歴史散歩を堪能した翌日は、風光明媚な二つの渓谷に足を延ばした。
まず訪れたのは厳美渓。栗駒山を源にする磐井川が巨石を侵食してできた渓谷美が、約2qにわたって続く。春の桜、夏の深緑、秋の紅葉、冬の雪景と、四季折々の美しさを楽しめる景勝地だが、旅人たちのもうひとつの楽しみは「空飛ぶだんご」。渓谷に広がる岩畳に立つ東屋近くに、対岸からケーブルが渡されている。そこに下がったかごに代金を入れて合図すると、かごがひきあげられ、しばらくするとだんごとお茶が「飛んで」くるのだ。

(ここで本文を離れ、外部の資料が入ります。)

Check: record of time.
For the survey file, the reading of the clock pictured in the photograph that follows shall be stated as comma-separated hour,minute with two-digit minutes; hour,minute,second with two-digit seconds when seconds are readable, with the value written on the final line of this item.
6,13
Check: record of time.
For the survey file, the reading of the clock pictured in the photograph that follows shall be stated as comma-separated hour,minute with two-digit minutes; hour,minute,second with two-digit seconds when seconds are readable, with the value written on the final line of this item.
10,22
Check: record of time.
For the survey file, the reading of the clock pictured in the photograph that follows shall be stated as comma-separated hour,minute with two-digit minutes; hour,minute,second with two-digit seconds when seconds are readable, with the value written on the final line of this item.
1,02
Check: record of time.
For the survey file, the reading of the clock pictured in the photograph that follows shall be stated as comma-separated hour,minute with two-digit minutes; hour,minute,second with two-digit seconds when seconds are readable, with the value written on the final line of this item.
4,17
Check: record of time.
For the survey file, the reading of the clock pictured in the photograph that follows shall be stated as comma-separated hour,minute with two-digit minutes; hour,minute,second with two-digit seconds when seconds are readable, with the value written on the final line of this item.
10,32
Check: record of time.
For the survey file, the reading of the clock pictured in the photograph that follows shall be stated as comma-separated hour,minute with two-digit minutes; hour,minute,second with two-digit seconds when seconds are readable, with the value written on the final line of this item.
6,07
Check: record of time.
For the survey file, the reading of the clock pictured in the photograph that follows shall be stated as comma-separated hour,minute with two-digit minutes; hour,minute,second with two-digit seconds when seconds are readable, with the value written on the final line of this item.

さて、もうひとつの渓谷、猊鼻渓へ向かう。砂鉄川が石灰岩を侵食してできたこの渓谷には、高さ100mを超える断崖絶壁がそそりたつ。ここでの楽しみは、奇岩、大岩を見ながらの往復1時間半ほどの舟下りだ。
長い竿で巧みに舟を操るのは、船頭の千葉美幸さん。事務職だった千葉さんが船頭の道を選んだ理由は?

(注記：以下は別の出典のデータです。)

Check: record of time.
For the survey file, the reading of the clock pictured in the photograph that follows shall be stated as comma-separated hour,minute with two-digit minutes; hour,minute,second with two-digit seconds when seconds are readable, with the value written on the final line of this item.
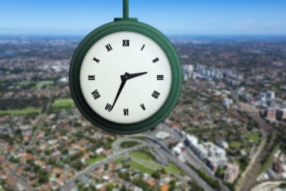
2,34
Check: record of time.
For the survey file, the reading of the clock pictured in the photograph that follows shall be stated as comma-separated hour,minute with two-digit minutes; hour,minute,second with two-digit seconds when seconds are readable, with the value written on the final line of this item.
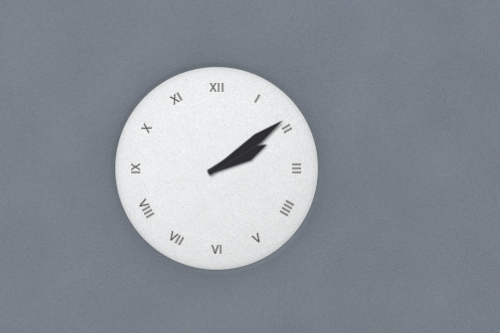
2,09
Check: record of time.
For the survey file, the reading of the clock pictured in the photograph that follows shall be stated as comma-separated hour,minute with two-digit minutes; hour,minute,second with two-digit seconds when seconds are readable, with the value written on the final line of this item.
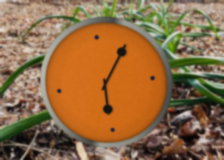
6,06
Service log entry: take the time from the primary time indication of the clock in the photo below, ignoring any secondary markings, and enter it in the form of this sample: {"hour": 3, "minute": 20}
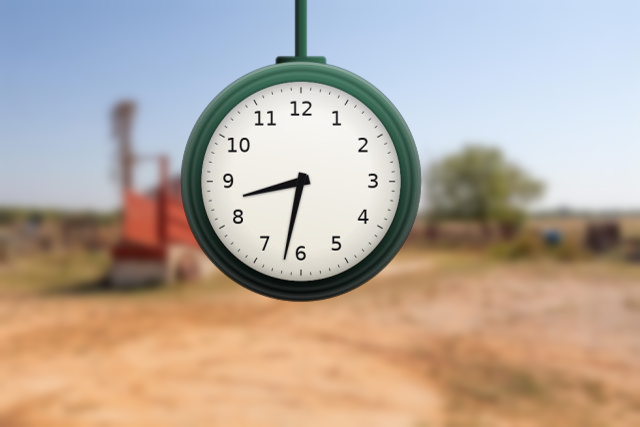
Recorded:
{"hour": 8, "minute": 32}
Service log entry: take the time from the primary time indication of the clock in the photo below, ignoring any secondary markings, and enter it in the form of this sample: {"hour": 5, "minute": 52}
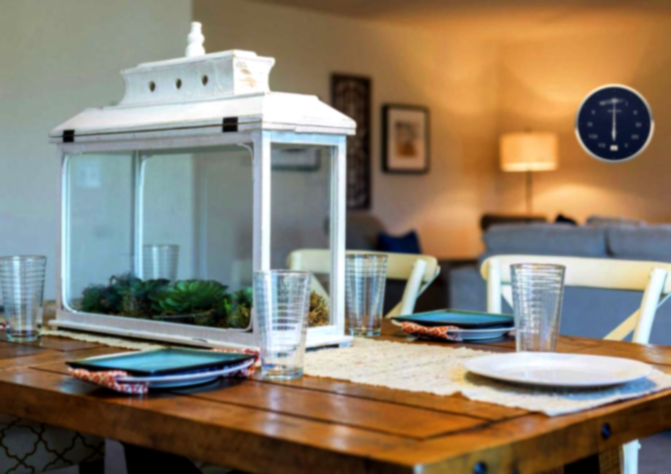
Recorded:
{"hour": 6, "minute": 0}
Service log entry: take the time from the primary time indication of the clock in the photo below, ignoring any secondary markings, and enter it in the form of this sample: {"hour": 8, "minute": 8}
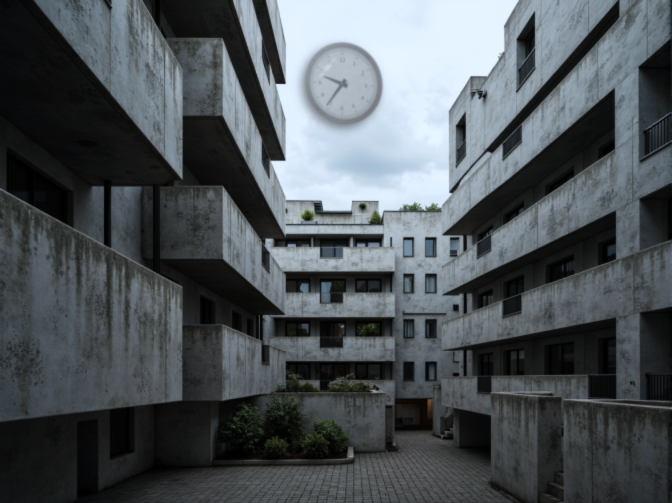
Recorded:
{"hour": 9, "minute": 36}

「舟下りをしたお客さんの楽しそうな姿を見て、直接ふれあって喜んでもらえる仕事がしたいと思ったんです」
舟を操りながら唄う千葉さんの「げいび追分」が谷間に響きわたる。その透き通った歌声に、乗客たちの拍手喝采。猊鼻渓にはゆったりとした時間が流れていた。